◆ PROBLEM TO WORK ON ◆
Word for word, copy the line containing "Identify the document" and each line after it in the records below, ending with the last line.

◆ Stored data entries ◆
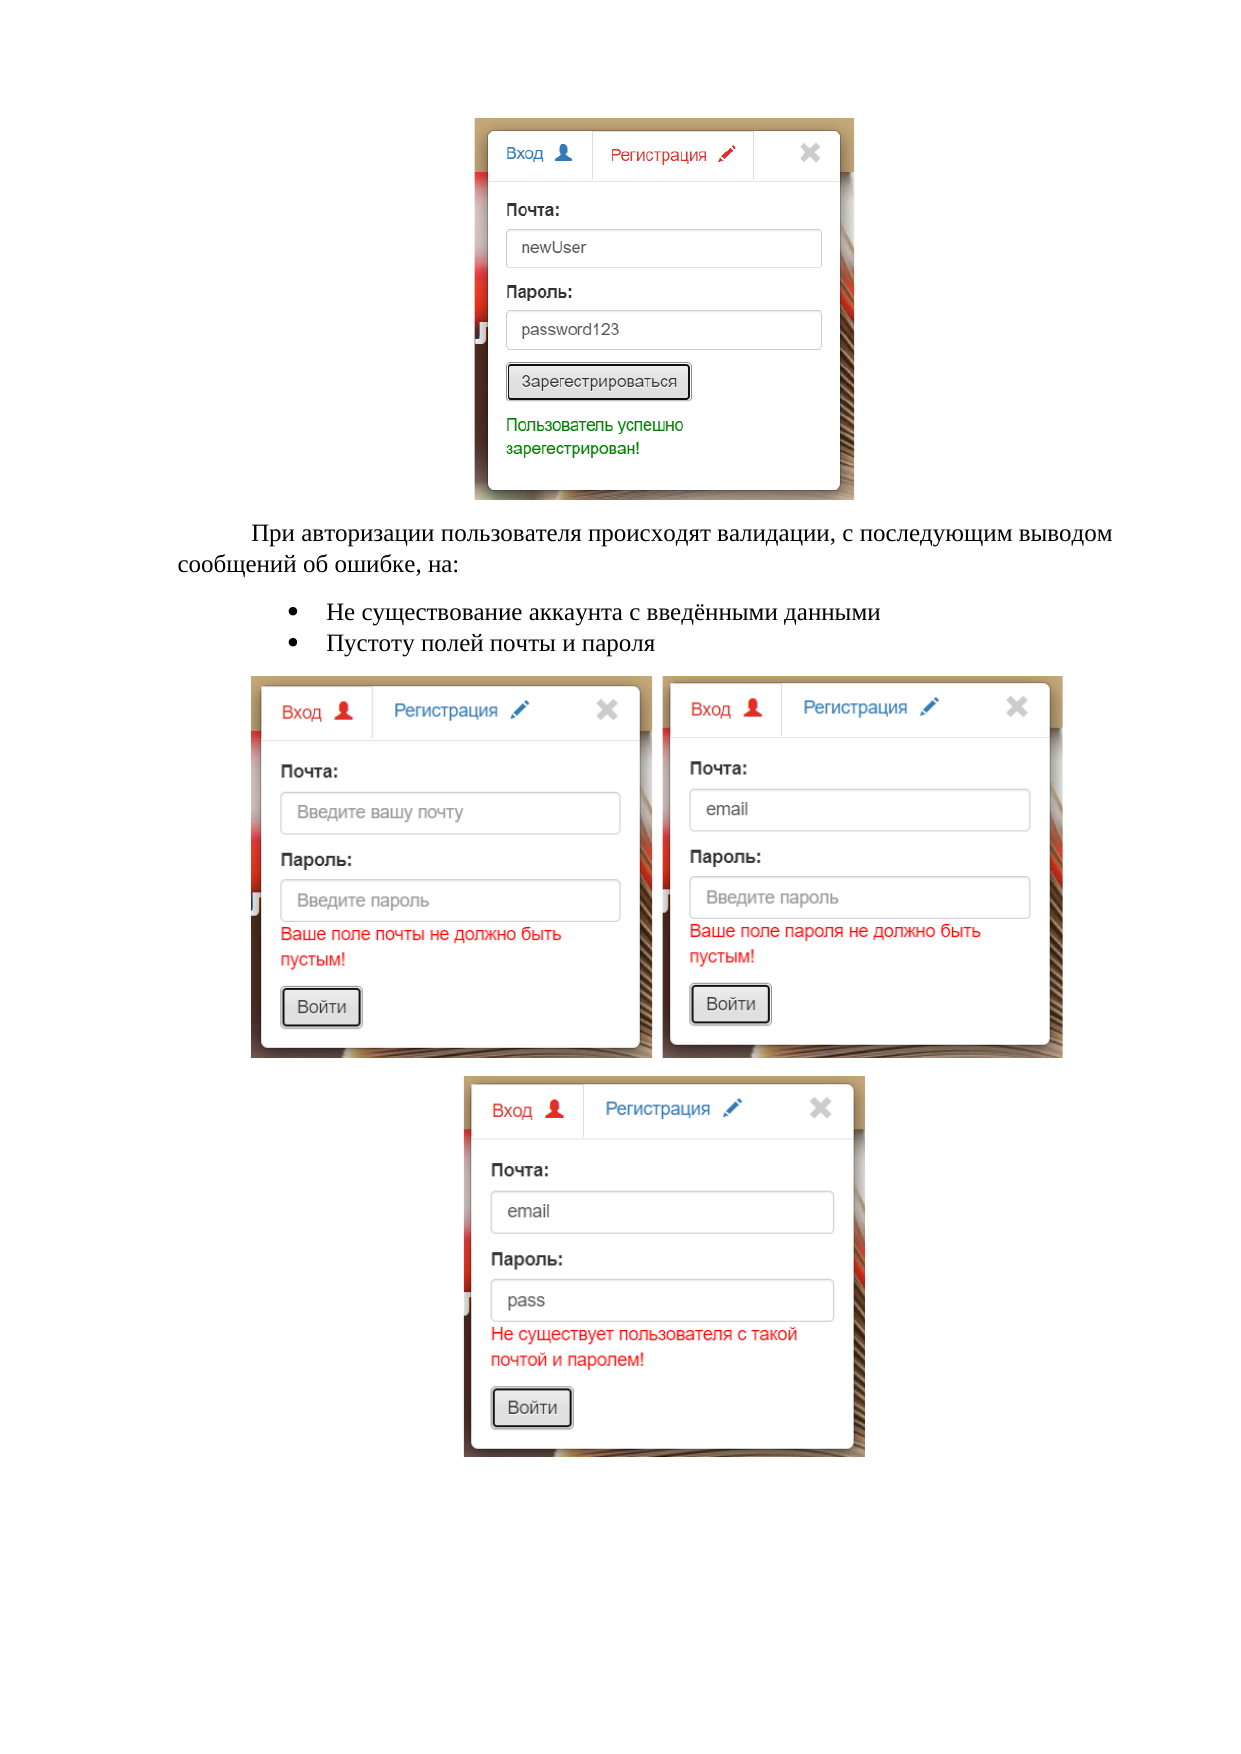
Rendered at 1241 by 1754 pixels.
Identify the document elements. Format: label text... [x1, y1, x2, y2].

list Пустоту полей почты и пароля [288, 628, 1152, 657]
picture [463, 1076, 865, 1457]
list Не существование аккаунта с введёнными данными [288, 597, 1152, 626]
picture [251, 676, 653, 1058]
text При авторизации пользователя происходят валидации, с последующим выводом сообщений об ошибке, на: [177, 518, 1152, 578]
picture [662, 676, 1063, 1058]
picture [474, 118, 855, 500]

◆ TASK OUTPUT ◆
Identify the document elements. Format: label text... [x1, y1, x2, y2].

list Пустоту полей почты и пароля [288, 628, 1152, 657]
picture [463, 1076, 865, 1457]
list Не существование аккаунта с введёнными данными [288, 597, 1152, 626]
picture [251, 676, 653, 1058]
text При авторизации пользователя происходят валидации, с последующим выводом сообщений об ошибке, на: [177, 518, 1152, 578]
picture [662, 676, 1063, 1058]
picture [474, 118, 855, 500]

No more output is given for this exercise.